They say a picture is worth a thousand words, but I can prove the one here is worth 1,034.
How so? Because my colleague John Richardson wrote that many in his excellent 5 September blog on the yawning gap between NE Asia and US polypropylene (PP) prices, and the reasons behind that.
Without knowing those markets, you can infer a couple of important points just by analysing the graph.
- These two regions’ PP prices have tended to track each other, until 2021.
- Something major must be impeding that historical relationship.
Of course, that “something major” is disjointed shipping situation that has global container shipments in particular out of whack. A year ago, container shipping from China to the US West Coast cost under $4,000/container. It now can cost almost $20,000/container, and that is if you can find a container. Demand for PP is weak across Asia, keeping resin prices low, but elevated container shipping prices that can add upwards to $1,000/tonne to the PP price – let alone lead times that now can be measured in months and not weeks – are deterring acting on what is an open arbitrage window.
Still, some are being brave enough to transact on this opportunity. US PP imports rose by 89% in the first half of this year compared with the same timeframe in 2020, according to the ICIS Supply and Demand Database. Where did those imports come from? Asia, as South Korea, Singapore and Taiwan were the top sources of that imported PP.
Perspective remains key here, as the imports amount to a drop in the bucket compared with US domestic production, as Chemical Data, part of ICIS, noted in its August Monthly Petrochemical & Plastics Analysis. While US imports hit a record 155m lbs (70,308 tonnes) in June, US domestic PP production in the same month was 1.688bn lbs (765,672 tonnes). But in a market as tight as US PP has been this year amid resilient demand from consumer durable and non-durable goods sectors, every tonne added to the supply heap matters.
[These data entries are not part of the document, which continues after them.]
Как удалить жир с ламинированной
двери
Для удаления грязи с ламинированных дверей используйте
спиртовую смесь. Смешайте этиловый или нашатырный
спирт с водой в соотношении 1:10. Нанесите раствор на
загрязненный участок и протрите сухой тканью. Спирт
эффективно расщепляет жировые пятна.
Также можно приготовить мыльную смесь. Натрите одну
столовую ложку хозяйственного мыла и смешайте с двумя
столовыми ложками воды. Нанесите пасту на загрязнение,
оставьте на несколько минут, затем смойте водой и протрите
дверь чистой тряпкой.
The question now though is, how long will this Asia-to-US opportunity exist? Unfortunately, the question is fraught with possible negative outcomes.
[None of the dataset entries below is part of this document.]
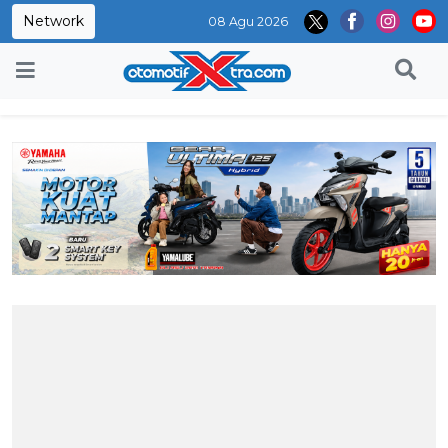
Network
08 Agu 2026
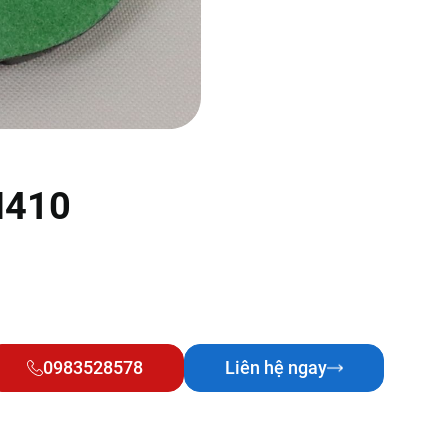
H410
0983528578
Liên hệ ngay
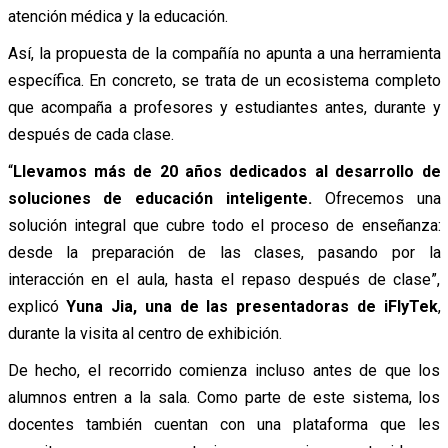
atención médica y la educación.
Así, la propuesta de la compañía no apunta a una herramienta
específica. En concreto, se trata de un ecosistema completo
que acompaña a profesores y estudiantes antes, durante y
después de cada clase.
“
Llevamos más de 20 años dedicados al desarrollo de
soluciones de educación inteligente.
Ofrecemos una
solución integral que cubre todo el proceso de enseñanza:
desde la preparación de las clases, pasando por la
interacción en el aula, hasta el repaso después de clase”,
explicó
Yuna Jia, una de las presentadoras de iFlyTek
,
durante la visita al centro de exhibición.
De hecho, el recorrido comienza incluso antes de que los
alumnos entren a la sala. Como parte de este sistema, los
docentes también cuentan con una plataforma que les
If consumer demand remains resilient – and as steadily strong as it has been over the past year, who is to say it will not – then it is likely container shipping prices will continue to escalate. If yesterday’s and today’s lower prices did not destroy demand, why should tomorrow’s higher price? At some point the shipping price would rise to where the arbitrage is no longer workable economically, which could escalate US domestic PP prices further amid tightening supply, creating demand destruction, while depressing Asia PP prices further and leading to supply destruction there. Not a good outcome for either continent.
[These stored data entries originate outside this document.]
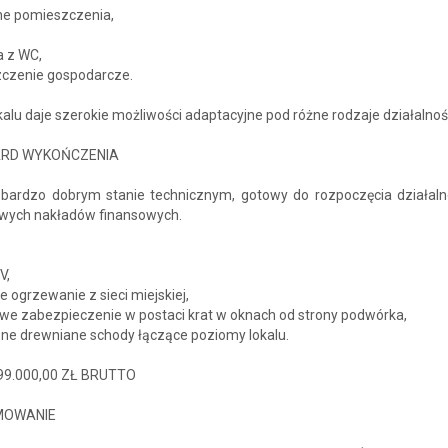
sne pomieszczenia,
a z WC,
czenie gospodarcze.
kalu daje szerokie możliwości adaptacyjne pod różne rodzaje działalnoś
RD WYKOŃCZENIA
 bardzo dobrym stanie technicznym, gotowy do rozpoczęcia działaln
wych nakładów finansowych.
V,
e ogrzewanie z sieci miejskiej,
we zabezpieczenie w postaci krat w oknach od strony podwórka,
zne drewniane schody łączące poziomy lokalu.
99.000,00 ZŁ BRUTTO
MOWANIE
If consumer demand wanes due to the end of government stimulus programmes and decreased economic activity, that would help rebalance the container shipping market, but at what cost? The collateral damage would be slow-to-no economic growth, or more likely recessionary conditions that benefit neither consumers nor PP markets. Again, that is not an outcome that benefits many.
Of course, we could have a wave of new containers and container ships arrive on the scene to support resilient demand and normalise PP markets global supply, but that feels rather optimistic and simplistic a solution. Adding more ships does not also mean adding more ports to load and unload materials and goods; in fact, it would exacerbate the current backlogs at the ports.
Unfortunately, extreme situations such as the wide disparities among regional PP market situations do not glide into a calm resolution but instead change with a resounding development. Here’s hoping that development is of the positive variety, but be prepared for it to be the other way around.
Disclaimer: The views in this blogpost should in no shape or form be taken as actual forecasts and are my personal views only.